▸ WHAT NEEDS TO BE DONE: Translate this sentence from the passage below on activist writing into Spanish: "New ways of seeing are what we need to sustain us."

-- PASSAGE FOR REVIEW follows --

The thing about being a journalist-activist and writer, is that our work: our articles, our marches, our forums, can feel like whispers that quickly disappear into the inundation of Internet clutter. Narratives can feel utterly inadequate. But our movements are made of many pieces, including campaigns, strikes, and slogans. New ways of seeing are what we need to sustain us.
Books that decode injustice
The Eyes of the Earth is about an old woman refugee who, in broken Mexico city, longs for a bed. But as she navigates a world controlled by the oppressive System of Monsters, which criminalizes migrants, limits housing access, and destroys people and forests, she is forced to choose between her loyalty to a friend, and the help of a man with power. The book aims to unravel the relationships between rich and poor countries, and how those are embodied in the lives of the refugee and her tourist friend.

-- PASSAGE FOR REVIEW concluded --
-- SUPPLIED DATA follows --

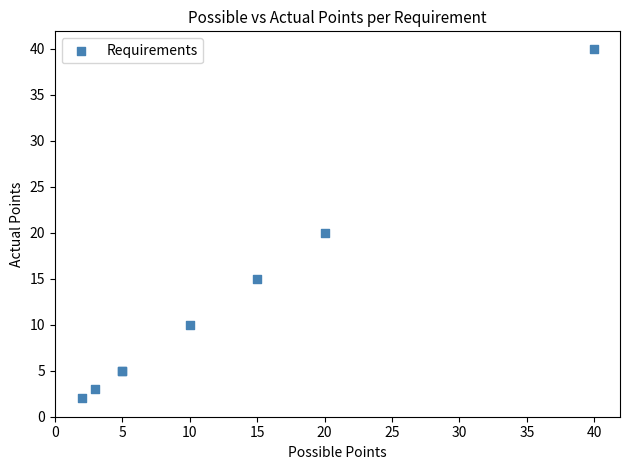

What Y value in the scatter plot is closest to 21?

20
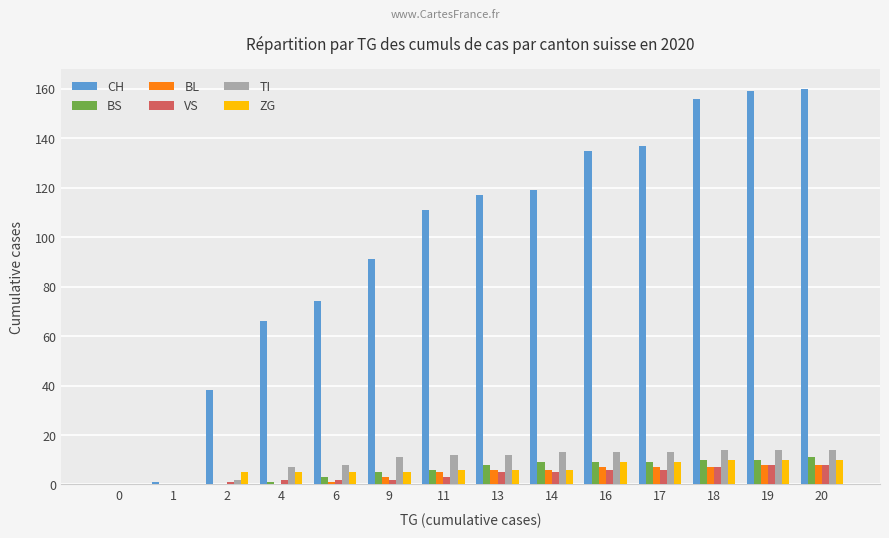

How many groups of bars are there?

14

-- SUPPLIED DATA concluded --

▸ SOLUTION: Las nuevas formas de ver son lo que necesitamos para sostenernos.